« J’ai lu peu de romans aussi passionnants ces dernières années. Mantra est aussi celui qui m’a le plus fait rire, celui qui m’a semblé à la fois le plus habile et le plus voyou ». Ces lignes signées Roberto Bolaño pourraient dispenser d’en dire plus à propos de ce quatrième roman traduit de Rodrigo Fresán, d’autant qu’Alan Pauls en rajoute une couche dans sa préface -en matière de parrainages, on peut difficilement rêver mieux. Au départ, Mantra a été conçu pour intégrer la collection « Año 0 » des éditions Monadori -un écrivain, une ville ; Fresán, lui, a choisi Mexico. Mais plutôt que de faire de la capitale mexicaine le simple décor d’une intrigue qui aurait tout aussi bien pu se dérouler ailleurs, plutôt également que d’écrire un récit de voyage impressionniste comme il s’en est fait sur toutes les villes du monde (« Je crois que dans tout l’univers, rien n’est plus inutile qu’un guide de Mexico »), il s’est lancé dans une sorte de roman-monstre éclaté et délirant où l’âme et le corps de Mexico sont passés au scanner, auscultés sous tous leurs aspects, pris comme contexte et prétexte de trois panneaux bizarrement cousus l’un à l’autre. Dans le premier, peut-être le meilleur, un argentin se souvient de l’arrivée dans son école d’un jeune mexicain nommé Martín Mantra, lequel sidère ses camarades en se lançant dans une petite partie de roulette russe à la récréation -avec un vrai flingue chargé.

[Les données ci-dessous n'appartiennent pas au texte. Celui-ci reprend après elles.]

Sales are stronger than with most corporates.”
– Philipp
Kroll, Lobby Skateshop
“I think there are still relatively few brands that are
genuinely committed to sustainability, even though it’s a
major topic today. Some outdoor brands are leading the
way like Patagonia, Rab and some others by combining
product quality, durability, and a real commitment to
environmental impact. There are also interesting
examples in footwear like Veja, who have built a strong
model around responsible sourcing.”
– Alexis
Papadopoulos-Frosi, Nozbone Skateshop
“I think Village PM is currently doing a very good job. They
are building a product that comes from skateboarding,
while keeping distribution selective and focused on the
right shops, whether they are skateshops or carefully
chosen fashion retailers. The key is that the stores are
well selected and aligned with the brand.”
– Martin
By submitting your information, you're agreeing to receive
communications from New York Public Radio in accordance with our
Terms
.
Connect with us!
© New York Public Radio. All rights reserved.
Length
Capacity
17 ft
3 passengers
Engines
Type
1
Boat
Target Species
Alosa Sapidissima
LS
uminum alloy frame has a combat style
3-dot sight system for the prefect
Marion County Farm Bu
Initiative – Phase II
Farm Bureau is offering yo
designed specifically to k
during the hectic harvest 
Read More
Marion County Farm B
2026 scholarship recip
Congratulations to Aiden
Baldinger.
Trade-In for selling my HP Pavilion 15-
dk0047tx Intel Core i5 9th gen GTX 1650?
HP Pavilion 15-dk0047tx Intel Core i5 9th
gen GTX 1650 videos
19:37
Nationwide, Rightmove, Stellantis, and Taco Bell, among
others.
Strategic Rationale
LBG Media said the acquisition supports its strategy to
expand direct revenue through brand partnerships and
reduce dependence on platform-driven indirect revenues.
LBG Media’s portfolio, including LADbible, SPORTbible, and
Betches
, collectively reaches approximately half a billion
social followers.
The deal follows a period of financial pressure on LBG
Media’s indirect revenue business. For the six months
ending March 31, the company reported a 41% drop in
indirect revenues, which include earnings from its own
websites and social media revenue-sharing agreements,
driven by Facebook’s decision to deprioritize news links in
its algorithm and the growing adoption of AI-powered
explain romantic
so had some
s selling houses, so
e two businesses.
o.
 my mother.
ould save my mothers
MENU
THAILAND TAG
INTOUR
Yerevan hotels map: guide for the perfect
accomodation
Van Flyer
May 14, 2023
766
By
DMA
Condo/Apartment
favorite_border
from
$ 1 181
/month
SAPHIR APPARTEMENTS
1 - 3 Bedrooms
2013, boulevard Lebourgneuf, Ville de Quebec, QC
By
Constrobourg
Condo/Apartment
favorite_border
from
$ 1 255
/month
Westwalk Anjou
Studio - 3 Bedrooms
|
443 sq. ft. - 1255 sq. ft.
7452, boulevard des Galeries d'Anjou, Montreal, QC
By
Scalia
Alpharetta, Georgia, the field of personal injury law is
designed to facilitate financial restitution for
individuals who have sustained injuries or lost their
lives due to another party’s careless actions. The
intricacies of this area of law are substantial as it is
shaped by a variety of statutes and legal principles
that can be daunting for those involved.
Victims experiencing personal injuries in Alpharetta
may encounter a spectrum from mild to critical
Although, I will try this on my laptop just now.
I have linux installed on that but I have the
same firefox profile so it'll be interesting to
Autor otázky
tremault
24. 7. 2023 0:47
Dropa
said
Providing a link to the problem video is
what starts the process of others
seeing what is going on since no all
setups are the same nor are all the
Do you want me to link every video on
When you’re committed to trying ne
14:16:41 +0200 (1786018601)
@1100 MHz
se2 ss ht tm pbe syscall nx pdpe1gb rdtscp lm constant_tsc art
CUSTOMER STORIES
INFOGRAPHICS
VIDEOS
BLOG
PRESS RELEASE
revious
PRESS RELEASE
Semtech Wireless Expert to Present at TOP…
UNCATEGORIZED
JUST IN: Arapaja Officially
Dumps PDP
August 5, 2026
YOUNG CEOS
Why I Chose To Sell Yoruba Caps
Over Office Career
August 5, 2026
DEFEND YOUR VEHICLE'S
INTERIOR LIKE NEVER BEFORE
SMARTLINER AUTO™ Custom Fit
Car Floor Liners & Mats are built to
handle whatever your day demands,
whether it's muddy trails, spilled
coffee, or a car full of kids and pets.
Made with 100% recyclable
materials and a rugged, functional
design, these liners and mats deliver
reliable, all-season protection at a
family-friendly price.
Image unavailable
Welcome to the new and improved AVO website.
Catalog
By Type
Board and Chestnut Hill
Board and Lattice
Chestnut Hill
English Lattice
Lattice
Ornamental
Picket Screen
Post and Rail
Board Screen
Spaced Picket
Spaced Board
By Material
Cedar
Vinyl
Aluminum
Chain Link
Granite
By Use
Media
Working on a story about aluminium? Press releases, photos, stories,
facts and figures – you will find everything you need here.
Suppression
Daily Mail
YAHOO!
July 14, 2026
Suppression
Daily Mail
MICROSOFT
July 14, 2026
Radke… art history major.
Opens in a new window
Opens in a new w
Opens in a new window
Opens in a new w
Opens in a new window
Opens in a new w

Rejeton d’acteurs de série télé, Mantra est une sorte de génie précoce versé dans la cinéphilie pure et dure et escorté par un ancien catcheur qui fait office de garde du corps ; le narrateur, qui perd peu à peu la mémoire en raison d’une tumeur incurable (« Il est possible que Mexico soit une tumeur géographique », précise Fresán en filant la métaphore médicale), se sent inexplicablement poussé à partir vers le Mexique, le pays de son ancien ami. Le second panneau est une exploration de Mexico à travers une myriade de paragraphes classés par ordre alphabétique, lisibles dans n’importe quel ordre et rédigés par un touriste français qui, étrangement, connaît lui aussi Martín Mantra. Au fil des entrées se croisent et se décroisent une multitude d’histoires, d’anecdotes, de films et de personnages, de Peckinpah à Kubrick en passant par Trotski, Lowry, Breton et Kerouac. Ce magma fascinant s’achève sur un dernier panneau science-fictionnesque où un troisième narrateur, robotique cette fois, se ballade dans les ruines d’un Mexico futuriste à la recherche de son père (clin d’oeil destroy, sans doute, à l’histoire du Pedro Páramo de Juan Rulfo, le roman mexicain culte du XXe siècle). Impossible de décrire plus avant cet Ovni labyrinthique où le sujet « initial », Mexico et son mythe, en génère une série d’autres tout en étant absorbé par eux. Les dimensions du livre (500 pages) et sa structure bizarroïde font qu’il est difficile de ne pas s’y perdre, et parfois de ne pas s’y ennuyer un peu ; l’incroyable richesse du jeu de renvois, de références et d’échos qu’on devine en dessous de sa partie émergée, comme une infrastructure invisible, invitent pourtant à la relire une deuxième, voire une troisième fois. Et ainsi de suite ? « J’ai découvert que Mantra était un roman-drogue, un roman qui me droguait pendant que je le lisais », confirme Alan Pauls. Gare à l’addiction.